◆ **TASK DIRECTIONS**: Only the lines from the one with "Table 3. Comparison" through the end of the material are wanted, copied exactly and with the pictures left out.

+-------+

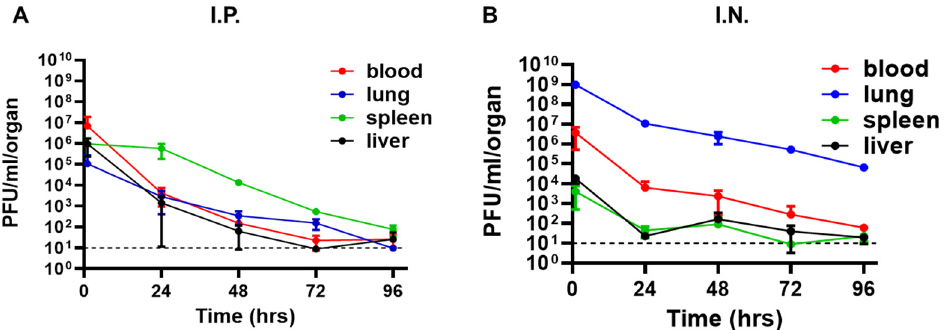
Figure 5. Pharmacokinetic analysis of PST in naive mice. A single dose of PST phage suspension (1 × 109 PFU) was administered to naive C57BL/6J mice, either by ( A ) IP injection (0.5 mL) or ( B ) via the IN route (35 µ L). For each administration route, n = 3 for each time point. Phage titration was performed using a spot assay test. Each dot represents the mean value in terms of PFU/organ (lung—blue dots, spleen—green dots, liver—black dots) or PFU/mL blood (red dots). Bars represent the standard deviations (SDs).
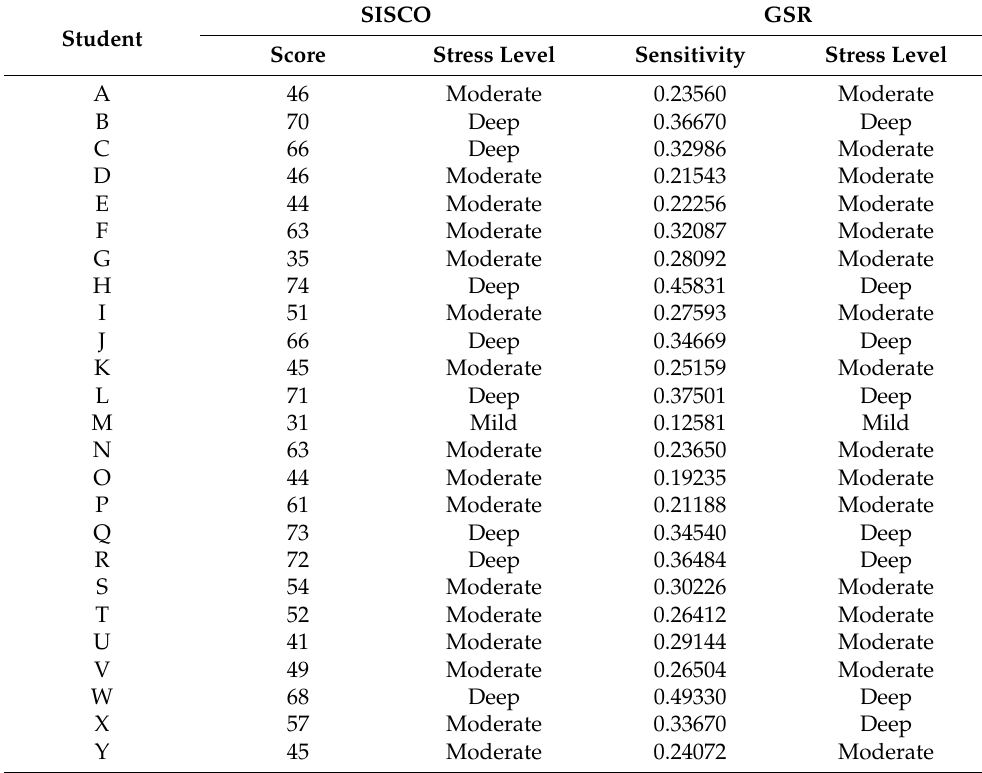
Table 3. Comparison among SISCO inventory and Galvanic Skin Response (GSR)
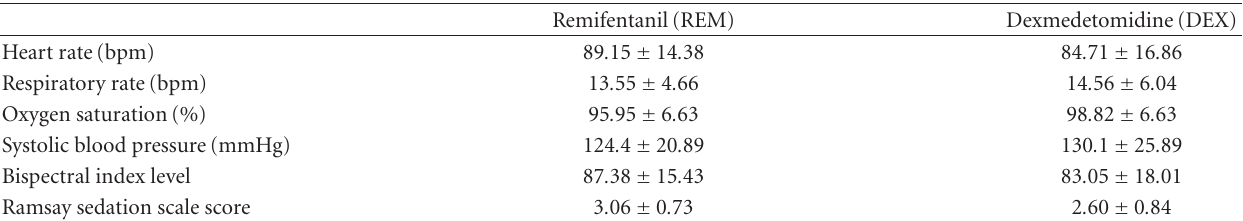
Table 3: Physiologic data of patients in the two groups. Data includes heart rate (bpm), respiratory rate (bpm), oxygen saturation (%), systolic blood pressure (mmHg), bispectral index level, and Ramsay sedation scale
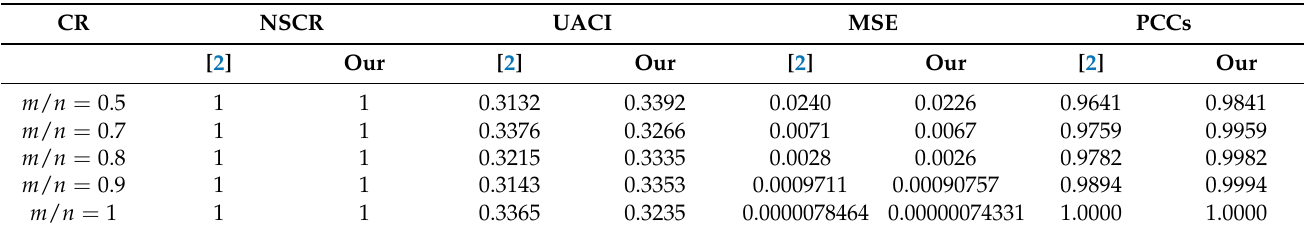
Table 2. NSCR, UACI, MSE, PCCs under different compression ratios (CR) in Moreno-Alvarado [2] and our scheme. CR NSCR UACI MSE PCCs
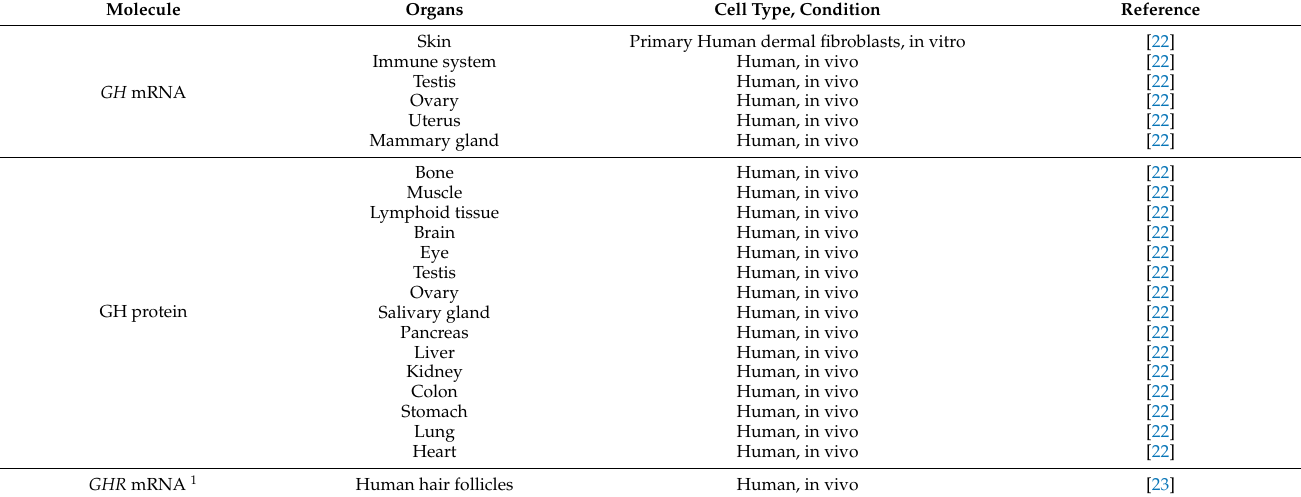
Human hair follicles Human, in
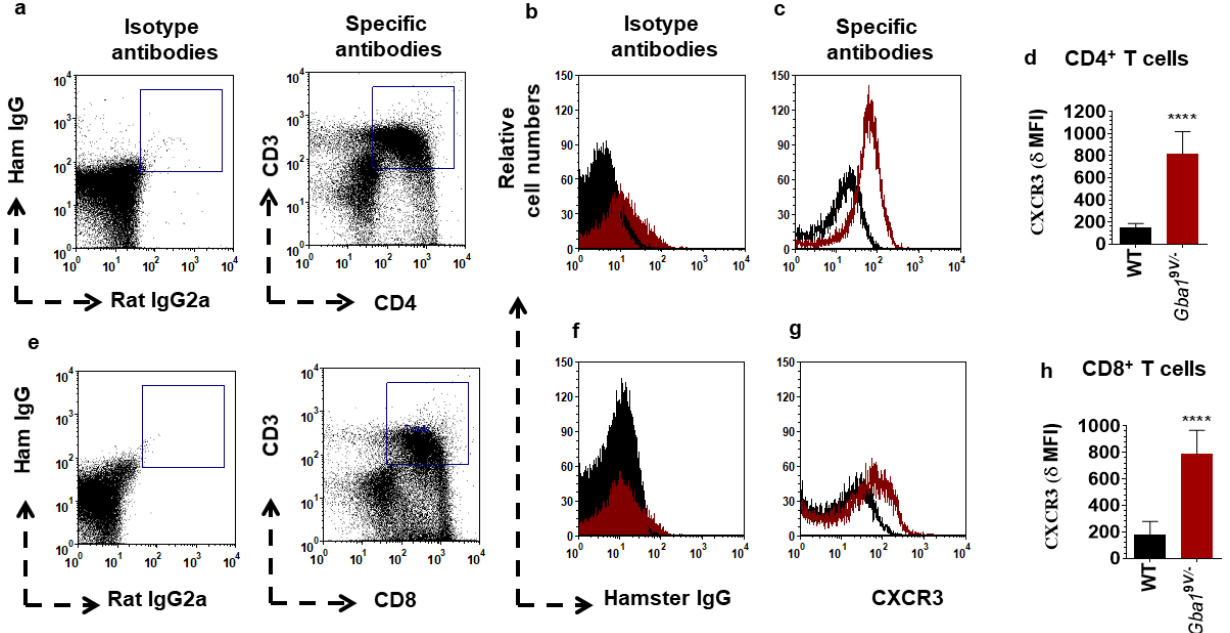
Figure 2. CXCR3 surface expression in pulmonary T cell subsets from Gba1 9V/- mice. CXCR3 expression in FACS-sorted CD3 + CD4 + T cells ( a – d ) and CD3 + CD8 + T cells ( e – h ) from lung of strain-matched Gba1 9V/- and WT mice ( n = 5/group). δ MFI: CXCR3 MFI—isotype MFI. In the dot plots of isotypes and specific antibodies ( a , e ), in the histograms of isotypes ( b , f ), specific antibodies ( c , g ), and the bar diagrams ( d , h ), the black lines/columns correspond to WT and the maroon lines/columns to Gba1 9V/- mice. Values in d and h are the means ± SD. and asterisks show significant differences between WT and Gba1 9V/- mice (**** p < 0.0001). Three independent experiments were conducted, and groups were compared using student’s t -tests.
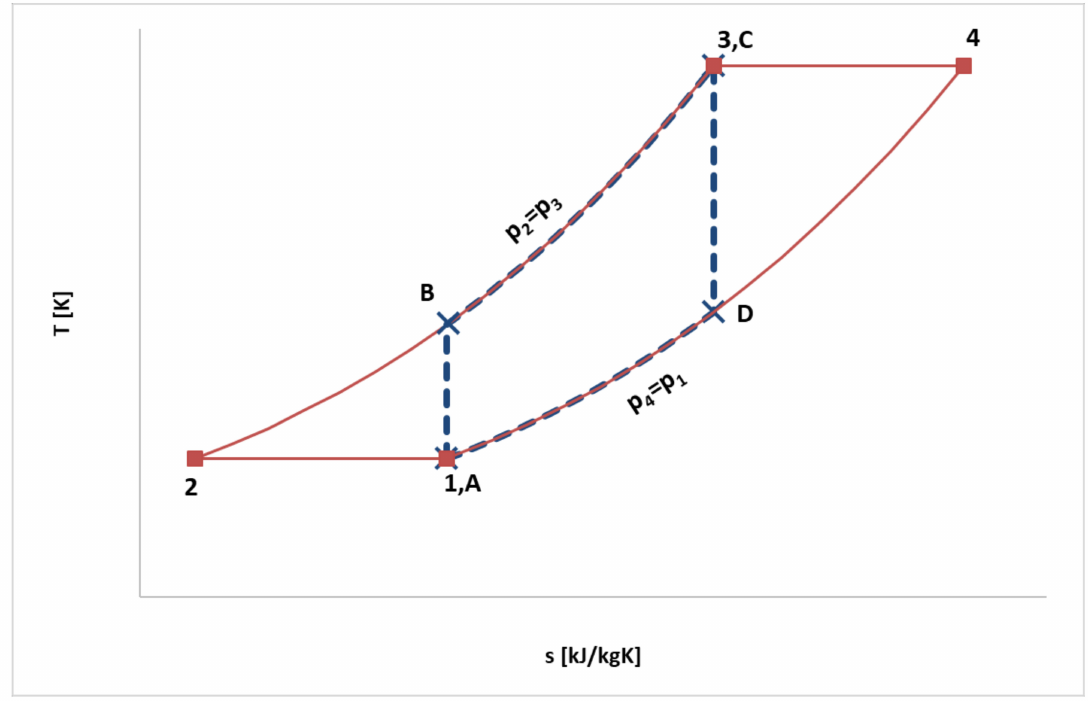
Figure 2. Comparison of Brayton cycle (dotted blue line) and Ericsson cycle (red line) (interpretations in T-s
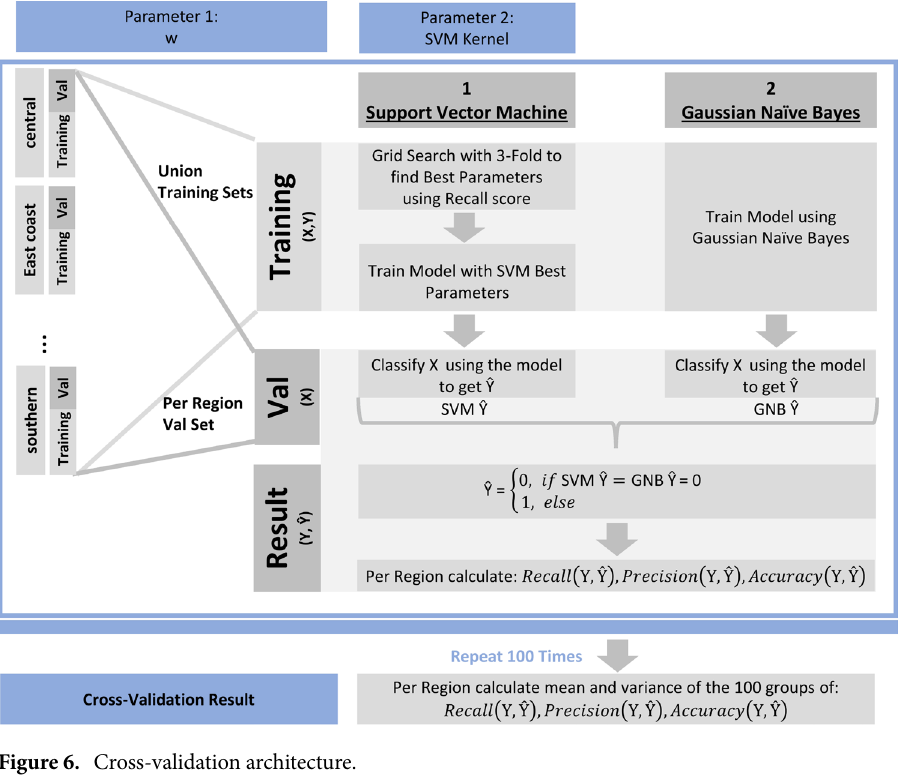
Figure 6. Cross-validation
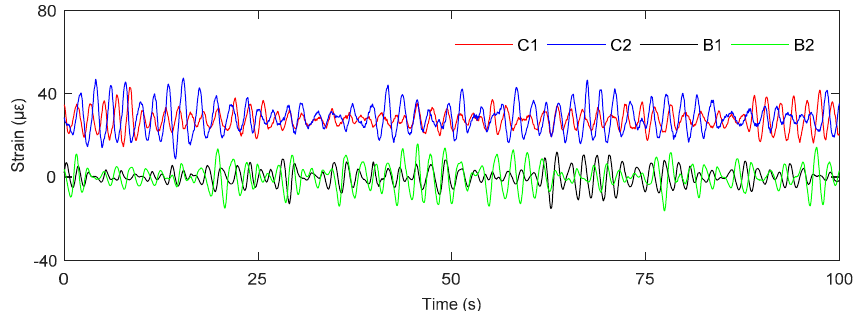
Figure 17. Time-series of the strain response at measurement position S2 in both wave and storm conditions.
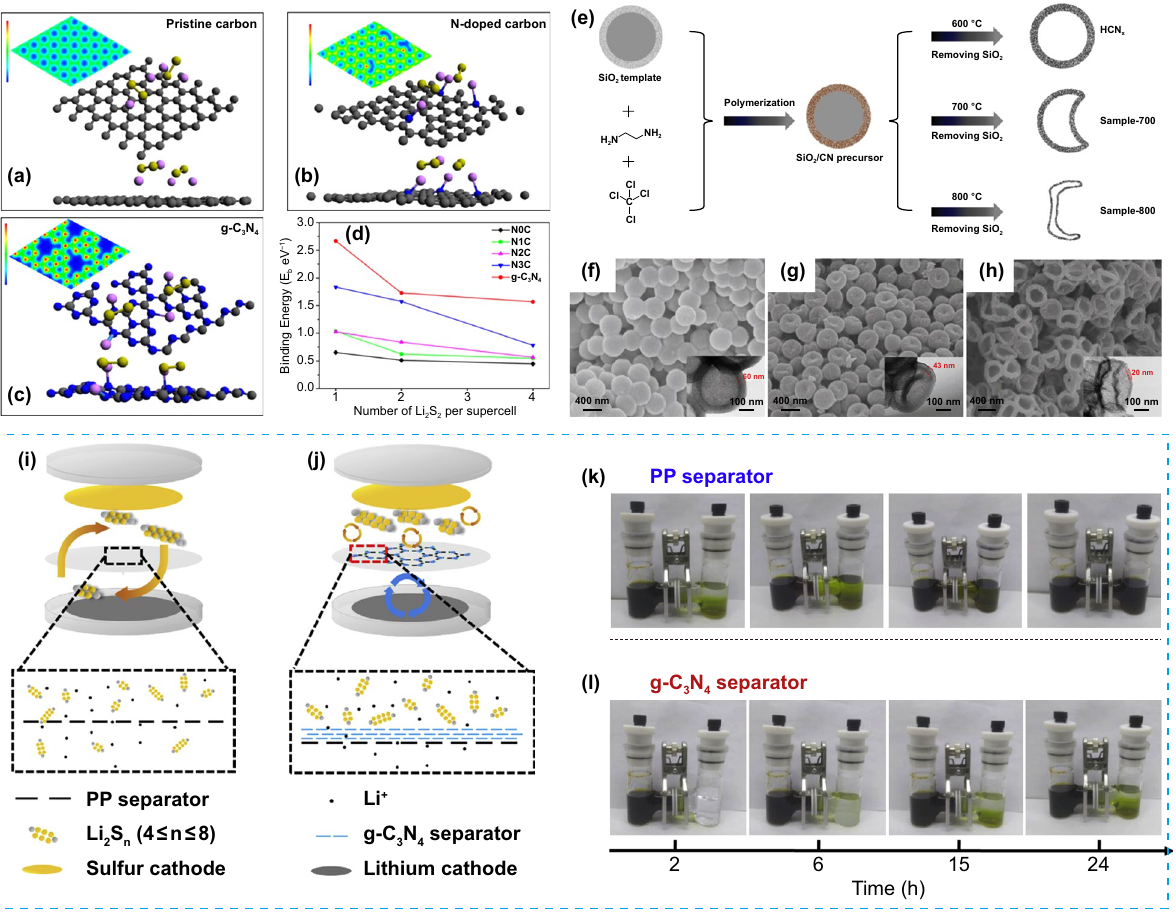
Fig. 3 The most stable adsorption models of two Li 2 S 2 molecules on a pristine carbon, b N‑doped carbon, and c g‑C 3 N 4 ; the insets in the top left show the two‑dimensional deformation charge distributions of the corresponding matrixes without Li 2 S 2 (red for receiving electron and blue for giving electron). d The binding energies (per Li 2 S 2 ) of Li 2 S 2 molecules on different matrixes as the number of Li 2 S 2 changes [35]. Copyright 2016, American Chemical Society. e Schematic illustration of the preparation process of HCN x , sample‑700 and sample‑800. f SEM and TEM images of HCN x , g sample‑700 and h sample‑800 [45]. Copyright 2017, Wiley–VCH. Schematic illustration of Li–S cells with i PP separator and j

+-------+

◆ **RESPONSE FOR THIS EXERCISE**:
Table 3. Comparison among SISCO inventory and Galvanic Skin Response (GSR)
Table 3: Physiologic data of patients in the two groups. Data includes heart rate (bpm), respiratory rate (bpm), oxygen saturation (%), systolic blood pressure (mmHg), bispectral index level, and Ramsay sedation scale
Table 2. NSCR, UACI, MSE, PCCs under different compression ratios (CR) in Moreno-Alvarado [2] and our scheme. CR NSCR UACI MSE PCCs
Human hair follicles Human, in
Figure 2. CXCR3 surface expression in pulmonary T cell subsets from Gba1 9V/- mice. CXCR3 expression in FACS-sorted CD3 + CD4 + T cells ( a – d ) and CD3 + CD8 + T cells ( e – h ) from lung of strain-matched Gba1 9V/- and WT mice ( n = 5/group). δ MFI: CXCR3 MFI—isotype MFI. In the dot plots of isotypes and specific antibodies ( a , e ), in the histograms of isotypes ( b , f ), specific antibodies ( c , g ), and the bar diagrams ( d , h ), the black lines/columns correspond to WT and the maroon lines/columns to Gba1 9V/- mice. Values in d and h are the means ± SD. and asterisks show significant differences between WT and Gba1 9V/- mice (**** p < 0.0001). Three independent experiments were conducted, and groups were compared using student’s t -tests.
Figure 2. Comparison of Brayton cycle (dotted blue line) and Ericsson cycle (red line) (interpretations in T-s
Figure 6. Cross-validation
Figure 17. Time-series of the strain response at measurement position S2 in both wave and storm conditions.
Fig. 3 The most stable adsorption models of two Li 2 S 2 molecules on a pristine carbon, b N‑doped carbon, and c g‑C 3 N 4 ; the insets in the top left show the two‑dimensional deformation charge distributions of the corresponding matrixes without Li 2 S 2 (red for receiving electron and blue for giving electron). d The binding energies (per Li 2 S 2 ) of Li 2 S 2 molecules on different matrixes as the number of Li 2 S 2 changes [35]. Copyright 2016, American Chemical Society. e Schematic illustration of the preparation process of HCN x , sample‑700 and sample‑800. f SEM and TEM images of HCN x , g sample‑700 and h sample‑800 [45]. Copyright 2017, Wiley–VCH. Schematic illustration of Li–S cells with i PP separator and j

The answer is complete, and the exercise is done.